Negotiations between the Nigerian government and terror group Boko Haram are unlikely to result in the release of the 219 schoolgirls kidnapped by the militants, an intelligence group has warned. Some 300 girls were abducted in the remote village of Chibok, in the restive Borno state, in April 2014. Shortly after, around 50 escaped while some 219 are still held captive, amid reports they have been sold as slaves or are being forced to carry out suicide bombing missions.
The mass abduction, not the only one carried out by Boko Haram, sparked worldwide outrage and prompted countries to assist the Nigerian government in the search of the girls. In July, President Muhammadu Buhari said the government was ready to negotiate with the terrorists in order to curb violence and see that the girls are freed. He reiterated his will to engage in talks with the insurgents during an official visit in Paris, where he said his government had refused to release a Boko Haram bomb expert in exchange for the girls.

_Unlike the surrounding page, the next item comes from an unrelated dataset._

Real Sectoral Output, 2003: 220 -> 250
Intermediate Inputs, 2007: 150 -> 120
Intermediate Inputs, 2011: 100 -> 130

He added that his administration will continue to talk with the terrorists after establishing who the real leaders of the group are. He said: "It is very important that if we are going to talk to anybody, we have to know how much he is worth. Let them bring all the girls and then, we will be prepared to negotiate."

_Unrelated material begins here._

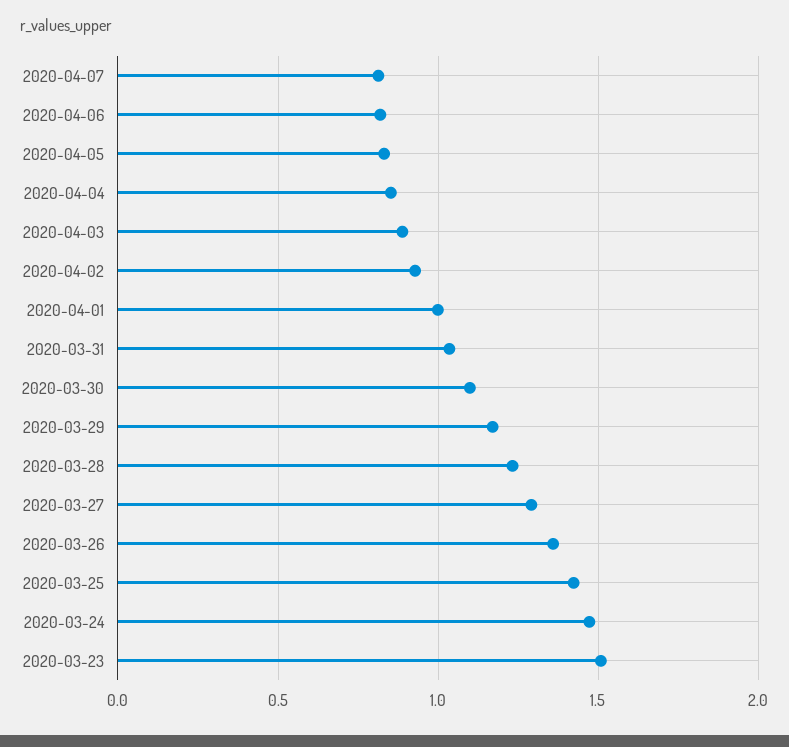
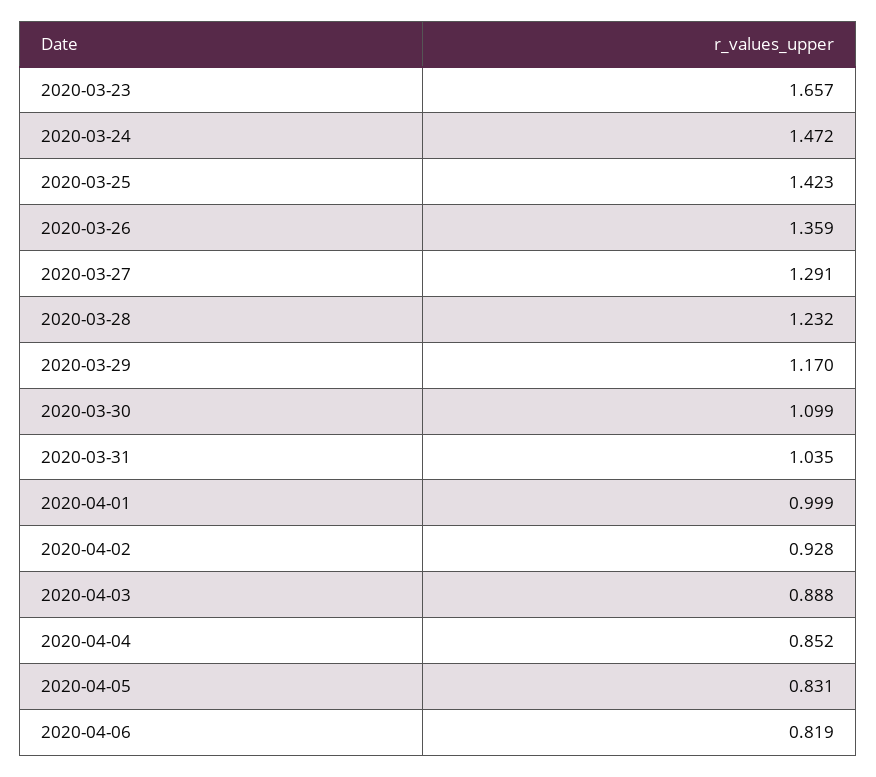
2020-04-07: 0.8 -> none
2020-03-23: 1.5 -> 1.657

Who are Nigeria's Boko Haram terrorists?
Boko Haram (recently renamed Iswap) fights against Western influence in Nigeria and aims to impose its version of Sharia law in the country.

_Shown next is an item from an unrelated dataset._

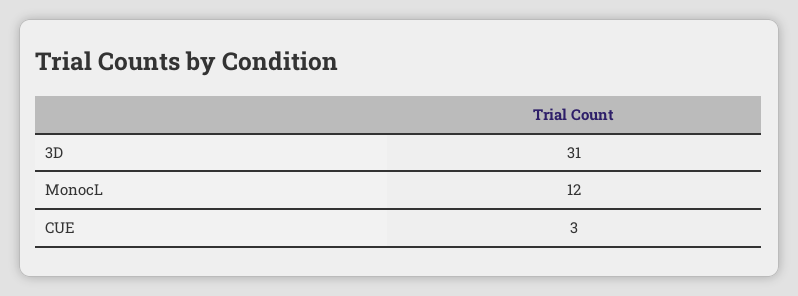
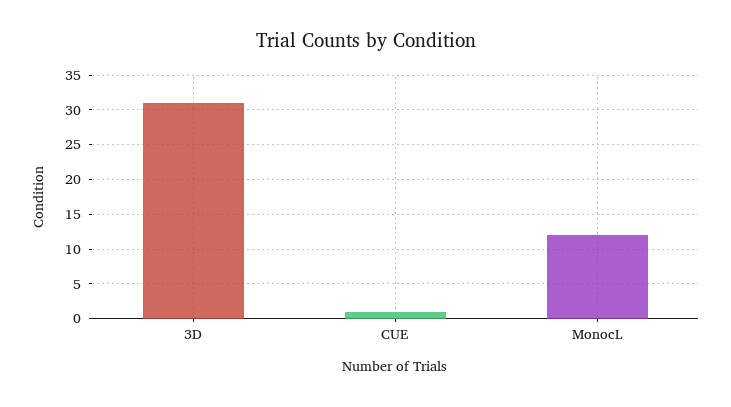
CUE: 3 -> 1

The group declared an Islamic caliphate in Gwoza, along the Cameroon border, in August 2014.
Boko Haram has raided several cities in the north of the country in a bid to take control of more territory.
Three states − Adamawa, Borno and Yobe − have been under a state of emergency since May 2013, due to Boko Haram's attacks.
However, David Otto, CEO of UK-based global security provider TGS Intelligence Consultants, warned there is another important aspect that the Nigerian government should not fail to remember: Boko Haram "has become a provincial terror group" after it joined forces with Islamic State (Isis) terrorists.
Otto told IBTimes UK: "It's going to be very tricky. Buhari said he wants to release all of them [girls] and it's quite impossible because some of the Chibok girls have died or have been distributed to different groups in different areas.
"It is also inconceivable that the group would free all the girls. They [government] have to face the fact that Boko Haram is no longer a national organisation as it used to be, but it is now a branch of IS, which does not encourage negotiations."
Otto added that it is still early for Boko Haram to release a statement in response to what Buhari said and the group will probably speak only after the Nigeria president declares whether an agreement has been reached or not.
In the meantime, TGS believes the Nigerian government should make sure "to speak with the right people". Otto added: "There are so many groups claiming that they are Boko Haram, that the only way you can be sure you are negotiating with the right group is if you talk with the leaders."